* _Task inputs_:
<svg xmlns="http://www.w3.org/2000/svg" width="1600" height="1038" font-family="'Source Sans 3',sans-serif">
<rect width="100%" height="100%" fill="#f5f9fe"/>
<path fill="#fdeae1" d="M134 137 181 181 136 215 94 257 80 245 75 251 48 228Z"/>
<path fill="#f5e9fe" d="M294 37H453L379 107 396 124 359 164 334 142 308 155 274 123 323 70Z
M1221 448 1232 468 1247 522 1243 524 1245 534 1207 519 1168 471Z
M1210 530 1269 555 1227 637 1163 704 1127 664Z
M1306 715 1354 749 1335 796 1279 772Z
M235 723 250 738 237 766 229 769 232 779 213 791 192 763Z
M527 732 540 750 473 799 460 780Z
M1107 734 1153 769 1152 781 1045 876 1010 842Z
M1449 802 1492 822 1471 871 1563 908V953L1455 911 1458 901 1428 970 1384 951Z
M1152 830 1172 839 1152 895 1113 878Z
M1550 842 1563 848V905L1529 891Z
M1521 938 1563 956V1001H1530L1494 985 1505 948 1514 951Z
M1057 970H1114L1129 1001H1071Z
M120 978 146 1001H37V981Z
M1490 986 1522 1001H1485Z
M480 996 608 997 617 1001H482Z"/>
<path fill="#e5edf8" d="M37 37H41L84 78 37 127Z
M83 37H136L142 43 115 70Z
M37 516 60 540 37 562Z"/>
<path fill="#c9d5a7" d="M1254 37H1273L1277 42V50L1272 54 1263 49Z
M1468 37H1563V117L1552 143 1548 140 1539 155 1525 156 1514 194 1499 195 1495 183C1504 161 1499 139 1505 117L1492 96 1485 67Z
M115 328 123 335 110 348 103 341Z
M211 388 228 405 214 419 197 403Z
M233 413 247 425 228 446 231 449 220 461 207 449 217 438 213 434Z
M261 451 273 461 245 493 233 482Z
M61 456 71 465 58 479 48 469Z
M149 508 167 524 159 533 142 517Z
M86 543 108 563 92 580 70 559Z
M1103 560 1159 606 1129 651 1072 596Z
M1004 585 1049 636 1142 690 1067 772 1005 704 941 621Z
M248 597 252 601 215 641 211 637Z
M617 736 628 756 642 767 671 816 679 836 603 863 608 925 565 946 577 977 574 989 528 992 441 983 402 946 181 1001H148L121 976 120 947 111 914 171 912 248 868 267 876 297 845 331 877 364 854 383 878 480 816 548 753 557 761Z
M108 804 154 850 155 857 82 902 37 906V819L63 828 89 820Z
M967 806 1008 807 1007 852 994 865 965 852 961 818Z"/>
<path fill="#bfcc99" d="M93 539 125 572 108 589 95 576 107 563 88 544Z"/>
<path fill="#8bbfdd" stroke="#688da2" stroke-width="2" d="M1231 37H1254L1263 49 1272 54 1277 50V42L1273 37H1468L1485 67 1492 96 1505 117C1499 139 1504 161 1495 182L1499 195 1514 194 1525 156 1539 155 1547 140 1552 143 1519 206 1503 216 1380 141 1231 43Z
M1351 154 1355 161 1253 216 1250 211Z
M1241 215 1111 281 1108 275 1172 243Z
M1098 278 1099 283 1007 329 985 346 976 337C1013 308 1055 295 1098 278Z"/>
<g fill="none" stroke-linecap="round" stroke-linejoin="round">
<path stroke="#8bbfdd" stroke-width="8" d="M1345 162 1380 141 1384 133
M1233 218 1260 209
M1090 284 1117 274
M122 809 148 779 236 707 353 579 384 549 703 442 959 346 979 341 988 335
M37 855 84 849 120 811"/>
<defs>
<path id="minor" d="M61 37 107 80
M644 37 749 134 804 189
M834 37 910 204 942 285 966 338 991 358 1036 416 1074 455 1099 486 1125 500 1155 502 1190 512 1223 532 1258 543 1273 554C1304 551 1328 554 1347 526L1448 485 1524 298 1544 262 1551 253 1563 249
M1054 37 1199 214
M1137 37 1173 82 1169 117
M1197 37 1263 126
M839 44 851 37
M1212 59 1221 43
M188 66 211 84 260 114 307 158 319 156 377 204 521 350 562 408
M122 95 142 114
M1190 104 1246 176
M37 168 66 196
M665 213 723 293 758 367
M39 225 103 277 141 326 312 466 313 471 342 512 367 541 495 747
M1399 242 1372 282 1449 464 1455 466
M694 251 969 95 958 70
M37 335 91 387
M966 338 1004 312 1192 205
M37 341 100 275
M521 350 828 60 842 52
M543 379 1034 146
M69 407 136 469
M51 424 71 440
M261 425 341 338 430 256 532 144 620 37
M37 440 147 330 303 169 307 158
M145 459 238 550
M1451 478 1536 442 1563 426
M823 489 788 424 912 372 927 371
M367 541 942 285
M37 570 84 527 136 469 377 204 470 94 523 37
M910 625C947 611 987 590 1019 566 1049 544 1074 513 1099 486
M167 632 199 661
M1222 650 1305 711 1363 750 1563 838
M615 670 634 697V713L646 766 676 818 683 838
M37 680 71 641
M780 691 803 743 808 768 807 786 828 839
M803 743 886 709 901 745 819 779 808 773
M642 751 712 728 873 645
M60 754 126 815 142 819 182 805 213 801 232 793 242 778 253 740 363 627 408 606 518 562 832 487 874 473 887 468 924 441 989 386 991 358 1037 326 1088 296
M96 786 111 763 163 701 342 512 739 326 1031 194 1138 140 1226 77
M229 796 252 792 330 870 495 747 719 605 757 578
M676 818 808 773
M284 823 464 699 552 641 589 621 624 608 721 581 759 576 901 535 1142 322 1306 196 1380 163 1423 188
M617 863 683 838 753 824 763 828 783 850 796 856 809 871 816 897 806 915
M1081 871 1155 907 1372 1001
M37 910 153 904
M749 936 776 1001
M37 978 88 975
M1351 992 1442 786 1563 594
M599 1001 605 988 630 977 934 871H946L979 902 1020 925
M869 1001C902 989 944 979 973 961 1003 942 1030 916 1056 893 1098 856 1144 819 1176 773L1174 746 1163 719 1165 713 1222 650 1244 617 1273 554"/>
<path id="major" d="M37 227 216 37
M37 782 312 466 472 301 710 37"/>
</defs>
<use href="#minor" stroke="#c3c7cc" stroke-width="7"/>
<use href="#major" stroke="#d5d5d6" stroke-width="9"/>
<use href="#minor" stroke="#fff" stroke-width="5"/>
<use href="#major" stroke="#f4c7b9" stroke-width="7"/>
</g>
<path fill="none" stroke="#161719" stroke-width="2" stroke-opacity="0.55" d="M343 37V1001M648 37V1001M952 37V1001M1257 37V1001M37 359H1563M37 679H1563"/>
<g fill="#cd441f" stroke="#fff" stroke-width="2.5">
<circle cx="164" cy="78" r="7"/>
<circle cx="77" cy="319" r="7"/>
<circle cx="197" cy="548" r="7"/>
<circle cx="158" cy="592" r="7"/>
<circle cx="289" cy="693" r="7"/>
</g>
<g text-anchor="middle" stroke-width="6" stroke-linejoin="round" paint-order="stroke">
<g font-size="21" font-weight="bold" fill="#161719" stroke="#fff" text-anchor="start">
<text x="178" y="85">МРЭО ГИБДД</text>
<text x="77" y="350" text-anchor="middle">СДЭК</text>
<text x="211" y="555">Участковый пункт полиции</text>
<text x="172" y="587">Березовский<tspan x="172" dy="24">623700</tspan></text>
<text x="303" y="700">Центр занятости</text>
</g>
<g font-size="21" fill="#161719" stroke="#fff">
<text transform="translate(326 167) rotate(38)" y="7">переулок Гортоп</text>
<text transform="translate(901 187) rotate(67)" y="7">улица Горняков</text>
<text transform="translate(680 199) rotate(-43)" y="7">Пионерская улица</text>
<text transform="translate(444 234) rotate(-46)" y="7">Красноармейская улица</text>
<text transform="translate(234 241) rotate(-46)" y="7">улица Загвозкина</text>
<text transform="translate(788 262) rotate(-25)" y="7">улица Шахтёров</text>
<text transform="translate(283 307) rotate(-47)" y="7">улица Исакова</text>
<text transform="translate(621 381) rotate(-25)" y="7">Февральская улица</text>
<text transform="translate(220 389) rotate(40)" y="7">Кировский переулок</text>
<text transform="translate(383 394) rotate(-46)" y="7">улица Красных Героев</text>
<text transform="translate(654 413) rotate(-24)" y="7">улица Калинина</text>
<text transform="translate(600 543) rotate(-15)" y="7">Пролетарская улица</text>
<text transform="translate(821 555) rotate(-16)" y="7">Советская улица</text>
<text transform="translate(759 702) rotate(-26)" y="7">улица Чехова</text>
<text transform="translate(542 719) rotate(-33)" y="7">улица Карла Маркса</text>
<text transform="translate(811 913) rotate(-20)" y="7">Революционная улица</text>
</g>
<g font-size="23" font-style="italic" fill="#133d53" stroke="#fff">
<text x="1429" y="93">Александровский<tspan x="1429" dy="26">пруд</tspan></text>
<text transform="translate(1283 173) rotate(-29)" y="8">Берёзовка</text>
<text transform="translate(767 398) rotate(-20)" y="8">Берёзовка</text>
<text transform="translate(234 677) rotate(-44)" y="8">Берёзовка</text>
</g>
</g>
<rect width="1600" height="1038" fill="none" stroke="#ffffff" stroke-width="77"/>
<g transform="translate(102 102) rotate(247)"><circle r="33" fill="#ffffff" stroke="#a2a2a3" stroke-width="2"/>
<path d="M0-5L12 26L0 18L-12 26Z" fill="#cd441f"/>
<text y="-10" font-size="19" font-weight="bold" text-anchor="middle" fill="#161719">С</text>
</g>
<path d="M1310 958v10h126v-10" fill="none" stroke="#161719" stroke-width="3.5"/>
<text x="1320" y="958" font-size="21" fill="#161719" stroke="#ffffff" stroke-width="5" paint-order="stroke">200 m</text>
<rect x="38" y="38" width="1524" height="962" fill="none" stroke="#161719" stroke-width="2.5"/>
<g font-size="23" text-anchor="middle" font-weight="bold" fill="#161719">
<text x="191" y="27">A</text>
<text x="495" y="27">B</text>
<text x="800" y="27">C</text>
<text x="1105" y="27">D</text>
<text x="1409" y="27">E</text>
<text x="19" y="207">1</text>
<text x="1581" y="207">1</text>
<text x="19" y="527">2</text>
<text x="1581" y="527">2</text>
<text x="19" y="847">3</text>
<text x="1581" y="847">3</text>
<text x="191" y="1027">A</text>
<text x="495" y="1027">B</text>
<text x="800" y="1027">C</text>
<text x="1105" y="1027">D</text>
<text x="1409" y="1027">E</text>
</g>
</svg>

* _What needs to be done_: Only the lines above from the line containing "M108 804 154" through the line containing "M51 424 71 440" should be retyped, exactly and with both ends included.

* _Solution for this exercise_:
M108 804 154 850 155 857 82 902 37 906V819L63 828 89 820Z
M967 806 1008 807 1007 852 994 865 965 852 961 818Z"/>
<path fill="#bfcc99" d="M93 539 125 572 108 589 95 576 107 563 88 544Z"/>
<path fill="#8bbfdd" stroke="#688da2" stroke-width="2" d="M1231 37H1254L1263 49 1272 54 1277 50V42L1273 37H1468L1485 67 1492 96 1505 117C1499 139 1504 161 1495 182L1499 195 1514 194 1525 156 1539 155 1547 140 1552 143 1519 206 1503 216 1380 141 1231 43Z
M1351 154 1355 161 1253 216 1250 211Z
M1241 215 1111 281 1108 275 1172 243Z
M1098 278 1099 283 1007 329 985 346 976 337C1013 308 1055 295 1098 278Z"/>
<g fill="none" stroke-linecap="round" stroke-linejoin="round">
<path stroke="#8bbfdd" stroke-width="8" d="M1345 162 1380 141 1384 133
M1233 218 1260 209
M1090 284 1117 274
M122 809 148 779 236 707 353 579 384 549 703 442 959 346 979 341 988 335
M37 855 84 849 120 811"/>
<defs>
<path id="minor" d="M61 37 107 80
M644 37 749 134 804 189
M834 37 910 204 942 285 966 338 991 358 1036 416 1074 455 1099 486 1125 500 1155 502 1190 512 1223 532 1258 543 1273 554C1304 551 1328 554 1347 526L1448 485 1524 298 1544 262 1551 253 1563 249
M1054 37 1199 214
M1137 37 1173 82 1169 117
M1197 37 1263 126
M839 44 851 37
M1212 59 1221 43
M188 66 211 84 260 114 307 158 319 156 377 204 521 350 562 408
M122 95 142 114
M1190 104 1246 176
M37 168 66 196
M665 213 723 293 758 367
M39 225 103 277 141 326 312 466 313 471 342 512 367 541 495 747
M1399 242 1372 282 1449 464 1455 466
M694 251 969 95 958 70
M37 335 91 387
M966 338 1004 312 1192 205
M37 341 100 275
M521 350 828 60 842 52
M543 379 1034 146
M69 407 136 469
M51 424 71 440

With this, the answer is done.